- Born: August 21, 1985 Kiev Oblast, Ukrainian SSR, Soviet Union (now Ukraine)
- Died: November 13, 2005 (aged 20) Saint Petersburg, Russia
- Cause of death: Murder
- Occupations: Musician, anti-fascist

= Timur Kacharava =

Russian anti-fascist activist of Georgian origin (1985-2005)

Timur Kacharava (Тиму́р Влади́мирович Качара́ва, Timur Vladimirovich Kacharava; თემურ კაჭარავა, T’emur Kach’arava; 21 August 1985 – 13 November 2005) was a Russian university student, punk musician and anti-fascist activist of Georgian origin. He was murdered at the age of 20 by members of a far right nationalist group in St. Petersburg.

==Biography==
Kacharava was born into the family of an army officer near Chernobyl. He studied at Saint Petersburg State University and was involved in a student anti-fascist and anarchist group that organized anti-fascist demonstrations and philanthropic actions. In 2003, he founded the hardcore punk band Sandinista!, for which he played guitar. In 2005, he also played for the crust punk band Distress, which toured Sweden.

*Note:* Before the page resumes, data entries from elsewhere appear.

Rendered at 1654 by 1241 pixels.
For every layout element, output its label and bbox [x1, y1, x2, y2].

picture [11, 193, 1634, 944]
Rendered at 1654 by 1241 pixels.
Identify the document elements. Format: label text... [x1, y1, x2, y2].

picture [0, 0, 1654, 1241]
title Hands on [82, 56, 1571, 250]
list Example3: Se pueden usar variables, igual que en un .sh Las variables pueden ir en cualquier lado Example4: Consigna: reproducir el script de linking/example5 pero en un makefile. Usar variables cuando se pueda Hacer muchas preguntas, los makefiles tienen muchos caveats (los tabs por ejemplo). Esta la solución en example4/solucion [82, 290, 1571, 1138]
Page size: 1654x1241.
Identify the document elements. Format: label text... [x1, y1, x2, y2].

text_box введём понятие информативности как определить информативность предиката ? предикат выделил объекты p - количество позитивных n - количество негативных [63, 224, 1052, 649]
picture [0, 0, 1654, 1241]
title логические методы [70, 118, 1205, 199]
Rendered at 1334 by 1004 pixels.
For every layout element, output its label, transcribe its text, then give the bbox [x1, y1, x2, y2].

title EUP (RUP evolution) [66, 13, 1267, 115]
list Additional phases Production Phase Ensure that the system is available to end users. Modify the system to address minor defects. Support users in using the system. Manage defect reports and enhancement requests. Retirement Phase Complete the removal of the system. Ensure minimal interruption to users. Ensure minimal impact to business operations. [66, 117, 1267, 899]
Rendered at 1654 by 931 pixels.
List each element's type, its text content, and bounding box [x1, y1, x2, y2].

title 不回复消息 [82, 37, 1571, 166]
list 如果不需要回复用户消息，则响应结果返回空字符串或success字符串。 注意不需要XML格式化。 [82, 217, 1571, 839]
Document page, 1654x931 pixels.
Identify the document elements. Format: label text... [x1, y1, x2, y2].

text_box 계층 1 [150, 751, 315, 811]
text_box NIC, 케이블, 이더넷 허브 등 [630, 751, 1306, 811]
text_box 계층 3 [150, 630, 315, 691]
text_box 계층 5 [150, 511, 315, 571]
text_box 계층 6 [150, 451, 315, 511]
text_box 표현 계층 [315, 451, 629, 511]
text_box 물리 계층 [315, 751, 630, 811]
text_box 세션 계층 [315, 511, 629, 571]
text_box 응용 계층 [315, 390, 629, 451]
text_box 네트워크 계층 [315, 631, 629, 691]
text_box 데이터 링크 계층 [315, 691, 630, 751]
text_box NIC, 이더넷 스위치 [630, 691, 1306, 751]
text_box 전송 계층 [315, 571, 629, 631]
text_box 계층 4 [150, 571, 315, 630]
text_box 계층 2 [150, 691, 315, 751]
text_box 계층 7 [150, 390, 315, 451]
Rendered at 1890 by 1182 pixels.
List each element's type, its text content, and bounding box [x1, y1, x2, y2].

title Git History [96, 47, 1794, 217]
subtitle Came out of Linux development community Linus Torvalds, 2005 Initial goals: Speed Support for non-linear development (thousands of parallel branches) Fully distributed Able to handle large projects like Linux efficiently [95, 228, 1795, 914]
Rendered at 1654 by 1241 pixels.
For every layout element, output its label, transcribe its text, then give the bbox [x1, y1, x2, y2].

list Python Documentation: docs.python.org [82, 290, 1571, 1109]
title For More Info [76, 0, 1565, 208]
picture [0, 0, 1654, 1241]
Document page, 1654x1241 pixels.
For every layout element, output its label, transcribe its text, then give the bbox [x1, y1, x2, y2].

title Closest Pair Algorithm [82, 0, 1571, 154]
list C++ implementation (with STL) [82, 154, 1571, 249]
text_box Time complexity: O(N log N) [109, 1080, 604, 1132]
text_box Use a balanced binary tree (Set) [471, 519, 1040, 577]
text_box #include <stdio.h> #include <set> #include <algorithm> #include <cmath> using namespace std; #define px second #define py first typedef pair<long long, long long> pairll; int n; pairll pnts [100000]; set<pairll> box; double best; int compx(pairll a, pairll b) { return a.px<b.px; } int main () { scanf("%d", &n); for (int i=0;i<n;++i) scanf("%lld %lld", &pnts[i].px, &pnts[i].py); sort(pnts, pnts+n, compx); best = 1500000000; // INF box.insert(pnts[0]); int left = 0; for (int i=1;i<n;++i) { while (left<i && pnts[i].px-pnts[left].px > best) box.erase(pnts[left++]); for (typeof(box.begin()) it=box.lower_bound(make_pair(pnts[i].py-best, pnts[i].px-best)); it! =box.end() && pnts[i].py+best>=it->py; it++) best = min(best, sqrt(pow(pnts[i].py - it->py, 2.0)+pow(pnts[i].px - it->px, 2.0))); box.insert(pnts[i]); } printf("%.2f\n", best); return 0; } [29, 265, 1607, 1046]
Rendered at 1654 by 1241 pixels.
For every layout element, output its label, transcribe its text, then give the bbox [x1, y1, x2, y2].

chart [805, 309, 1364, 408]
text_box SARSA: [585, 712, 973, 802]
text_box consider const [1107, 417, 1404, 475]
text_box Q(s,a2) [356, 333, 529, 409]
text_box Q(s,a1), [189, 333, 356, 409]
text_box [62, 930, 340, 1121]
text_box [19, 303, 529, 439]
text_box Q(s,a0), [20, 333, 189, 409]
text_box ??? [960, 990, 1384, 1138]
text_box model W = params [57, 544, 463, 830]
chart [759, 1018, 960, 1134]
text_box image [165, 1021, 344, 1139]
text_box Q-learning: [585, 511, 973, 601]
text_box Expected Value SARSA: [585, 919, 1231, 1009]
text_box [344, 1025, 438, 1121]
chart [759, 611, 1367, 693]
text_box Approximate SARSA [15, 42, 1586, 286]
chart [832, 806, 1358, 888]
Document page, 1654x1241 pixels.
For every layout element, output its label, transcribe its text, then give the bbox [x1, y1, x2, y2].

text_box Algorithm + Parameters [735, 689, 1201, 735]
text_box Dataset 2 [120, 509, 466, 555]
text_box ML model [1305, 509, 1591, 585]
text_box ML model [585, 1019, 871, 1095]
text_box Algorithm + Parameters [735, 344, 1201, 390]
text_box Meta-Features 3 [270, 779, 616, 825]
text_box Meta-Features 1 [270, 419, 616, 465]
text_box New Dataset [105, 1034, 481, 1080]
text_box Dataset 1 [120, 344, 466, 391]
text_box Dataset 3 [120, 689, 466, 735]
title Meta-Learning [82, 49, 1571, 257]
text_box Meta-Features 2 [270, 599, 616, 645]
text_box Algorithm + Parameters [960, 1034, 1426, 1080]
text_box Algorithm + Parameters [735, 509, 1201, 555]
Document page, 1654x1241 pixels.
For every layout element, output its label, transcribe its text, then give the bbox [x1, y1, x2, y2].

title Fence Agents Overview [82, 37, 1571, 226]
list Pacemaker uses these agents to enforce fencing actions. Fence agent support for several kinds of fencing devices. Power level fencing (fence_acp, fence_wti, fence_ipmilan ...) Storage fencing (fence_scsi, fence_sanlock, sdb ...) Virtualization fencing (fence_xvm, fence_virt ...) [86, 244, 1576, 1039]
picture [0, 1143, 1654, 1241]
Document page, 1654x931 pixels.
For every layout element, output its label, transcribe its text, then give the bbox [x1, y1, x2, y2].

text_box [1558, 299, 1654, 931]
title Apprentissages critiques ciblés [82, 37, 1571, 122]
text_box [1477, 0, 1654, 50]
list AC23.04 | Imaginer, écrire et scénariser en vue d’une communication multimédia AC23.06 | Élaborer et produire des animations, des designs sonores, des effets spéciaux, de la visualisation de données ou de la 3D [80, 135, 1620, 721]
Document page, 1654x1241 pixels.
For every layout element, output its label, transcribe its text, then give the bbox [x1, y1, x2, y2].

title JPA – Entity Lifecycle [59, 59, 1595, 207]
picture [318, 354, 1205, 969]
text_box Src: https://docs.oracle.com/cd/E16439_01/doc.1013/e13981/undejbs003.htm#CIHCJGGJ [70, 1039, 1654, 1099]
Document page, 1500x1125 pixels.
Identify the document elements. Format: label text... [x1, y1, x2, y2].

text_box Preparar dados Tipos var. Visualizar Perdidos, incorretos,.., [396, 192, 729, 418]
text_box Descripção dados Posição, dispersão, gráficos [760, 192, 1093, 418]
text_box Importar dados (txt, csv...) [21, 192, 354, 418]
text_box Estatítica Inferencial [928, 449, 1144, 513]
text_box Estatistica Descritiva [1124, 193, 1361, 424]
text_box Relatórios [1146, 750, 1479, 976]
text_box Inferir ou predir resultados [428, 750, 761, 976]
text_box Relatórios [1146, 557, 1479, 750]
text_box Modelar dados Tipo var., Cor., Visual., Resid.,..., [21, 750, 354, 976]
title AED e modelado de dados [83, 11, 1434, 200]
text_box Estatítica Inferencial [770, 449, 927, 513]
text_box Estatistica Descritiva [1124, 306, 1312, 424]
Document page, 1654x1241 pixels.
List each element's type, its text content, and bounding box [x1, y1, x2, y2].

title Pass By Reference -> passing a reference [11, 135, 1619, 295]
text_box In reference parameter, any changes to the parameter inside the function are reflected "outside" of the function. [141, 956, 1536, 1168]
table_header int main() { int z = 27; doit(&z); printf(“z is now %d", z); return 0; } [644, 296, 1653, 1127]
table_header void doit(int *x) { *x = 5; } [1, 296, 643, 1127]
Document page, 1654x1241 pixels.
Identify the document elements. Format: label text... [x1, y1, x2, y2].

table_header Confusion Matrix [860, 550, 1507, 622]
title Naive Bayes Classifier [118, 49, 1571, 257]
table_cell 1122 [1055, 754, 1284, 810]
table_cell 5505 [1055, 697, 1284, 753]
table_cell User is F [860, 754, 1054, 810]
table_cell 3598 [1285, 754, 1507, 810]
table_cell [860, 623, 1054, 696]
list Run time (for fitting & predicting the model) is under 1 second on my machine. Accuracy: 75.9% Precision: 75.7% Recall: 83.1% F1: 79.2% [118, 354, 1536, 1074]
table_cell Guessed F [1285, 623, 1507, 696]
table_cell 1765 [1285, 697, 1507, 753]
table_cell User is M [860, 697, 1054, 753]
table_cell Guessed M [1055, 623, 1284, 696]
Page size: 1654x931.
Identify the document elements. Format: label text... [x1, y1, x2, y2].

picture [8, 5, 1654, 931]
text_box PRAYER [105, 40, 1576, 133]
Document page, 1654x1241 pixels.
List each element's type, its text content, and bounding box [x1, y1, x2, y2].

On 13 November 2005, Kacharava was stabbed to death in St. Petersburg's Vosstaniya Square after sharing meals for Food Not Bombs, receiving five wounds in the neck. A companion was also stabbed and seriously wounded. Observers believed that the attack may have been motivated by his activism in the anti-fascist movement.

==The response and the trial==
Over 3,000 St. Petersburg State University students petitioned the President of Russia, Vladimir Putin, to find and punish the murderers. In December 2005, police arrested seven suspects who eventually admitted to the crime. On 7 August 2007, Alexander Shabalin was sentenced to 12 years in prison on charges of a murder and incitement to ethnic or racial hatred. Six other members of the gang, who held Kacharava and prevented him from resisting, were charged with inciting social hatred, and were given suspended sentences.

The main defendant in the trial was 14 years old.

Russian human rights association Agora considered the trial as the most important achievement of human rights defenders in Russian courts in 2007.

Kacharava's family, friends and colleagues remained convinced that Kacharava was the victim of an organized and well-armed neo-Nazi group. His friends testified that he had been followed, received threats by telephone, and been targeted before. According to Kacharva's family's lawyer, the court accepted the scenario in which the murderer claimed he had spontaneously suggested beating up an anti-fascist activist, and did not charge the other assaulters as accomplices in the murder. Kacharava's death led some of Russia's young anti-fascists to change tactics and use violence against neo-Nazis and racists.